Find key data for title winning years

In [60]:
WINNERS = ['1900-1901', '1905-1906', '1921-1922', '1922-1923', '1946-1947', '1963-1964', '1965-1966', '1972-1973', '1975-1976', 
           '1976-1977', '1978-1979', '1979-1980', '1981-1982', '1982-1983', '1983-1984', '1985-1986', '1987-1988', '1989-1990']

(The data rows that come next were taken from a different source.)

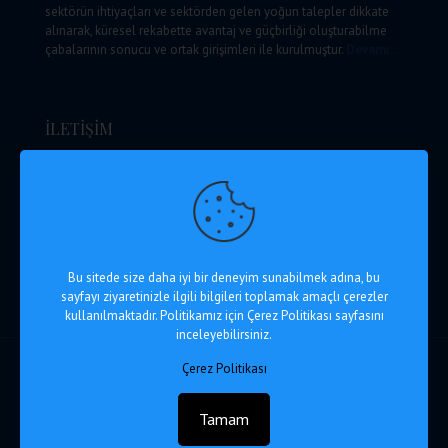
sektörün ihtiyaçları ve sektörden gelen yoğun talepler dikkate
alınarak, küresel rekabette avantaj ve güçbirliği oluşturabilme
çabalarının sonucu ve ortak girişimleri ile kurulmuştur.
Devamı…
İLETİŞİM
Ankara Lojistik Üssü Yönetim Mrk. A Blok Kışla Mah. Kışla
Küme Evleri No: 177/1 Kahramankazan / Ankara
+90 312 812 12 00 (pbx)
+90 312 812 12 06
info@alu.com.tr
Haritada Göster
Bu sitede size daha iyi bir deneyim sunabilmek adına, bu
sayfayı ziyaretinizle ilgili bilgileri toplamak amaçlı çerezler
kullanılmaktadır. Politikamız için Çerez Politikası sayfasını
inceleyebilirsiniz.
Çerez Politikası
© 2026 Ankara Lojistik Üssü
Web Tasarım Hosting :
Tamam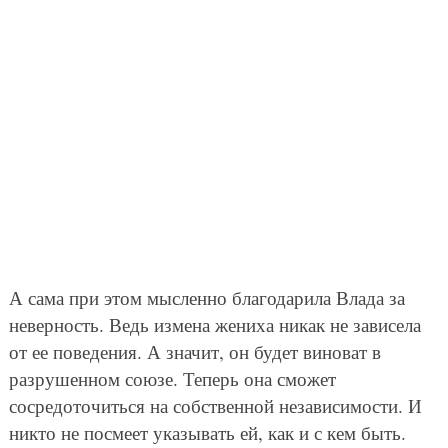
А сама при этом мысленно благодарила Влада за
неверность. Ведь измена жениха никак не зависела
от ее поведения. А значит, он будет виноват в
разрушенном союзе. Теперь она сможет
сосредоточиться на собственной независимости. И
никто не посмеет указывать ей, как и с кем быть.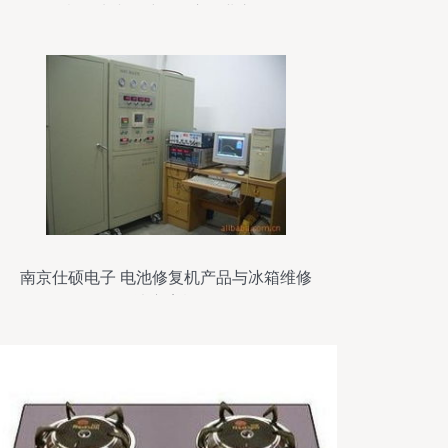
意，从冰箱维修开启创业之路
南京仕硕电子 电池修复机产品与冰箱维修
解决方案概览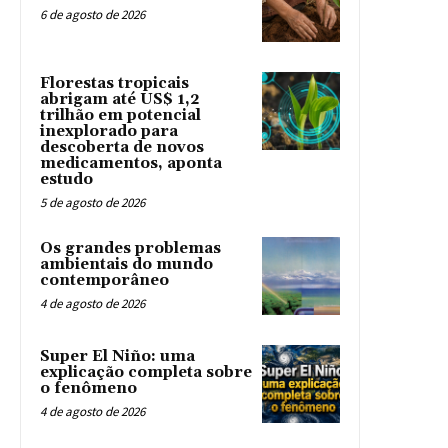
6 de agosto de 2026
Florestas tropicais
abrigam até US$ 1,2
trilhão em potencial
inexplorado para
descoberta de novos
medicamentos, aponta
estudo
5 de agosto de 2026
Os grandes problemas
ambientais do mundo
contemporâneo
4 de agosto de 2026
Super El Niño: uma
explicação completa sobre
o fenômeno
4 de agosto de 2026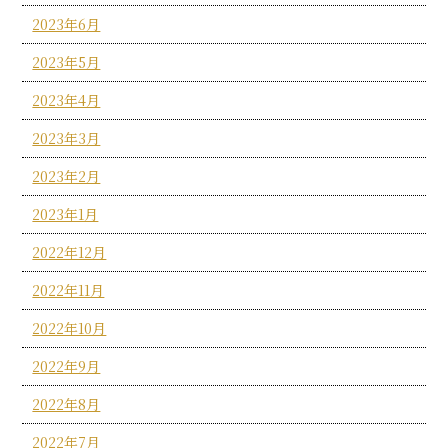
2023年6月
2023年5月
2023年4月
2023年3月
2023年2月
2023年1月
2022年12月
2022年11月
2022年10月
2022年9月
2022年8月
2022年7月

dfw = dflfc_scorers_tl_lg[dflfc_scorers_tl_lg.season.isin(WINNERS)].sort(['season', 'league'], ascending=False)
In [61]:
# check all 18 title winning seasons have matched
len(dfw.season.unique())
Out[61]:
18
In [62]:
# print average number of goals by striker in title winning season
dfw_1 = dfw[['season', 'league']].groupby('season').head(1).groupby('season').sum()
round(dfw_1.sort('league', ascending=False)['league'].mean())
Out[62]:
22.0
In [63]:
# print average number of goals by partner in title winning season
dfw_2 = dfw[['season', 'league']].groupby('season').head(2).groupby('season').nth(1)
round(dfw_2.sort('league', ascending=False)['league'].mean())
Out[63]:
15.0
In [64]:
# print average number of goals by partnership in title winning season
dfw_p = dfw[['season', 'league']].groupby('season').head(2).groupby('season').sum()
rp = round(dfw_p.sort('league', ascending=False)['league'].mean())
print "Liverpool's history says that to win the league we need a striker partnership that will score {} goals on average.".format(rp)
Liverpool's history says that to win the league we need a striker partnership that will score 37.0 goals on average.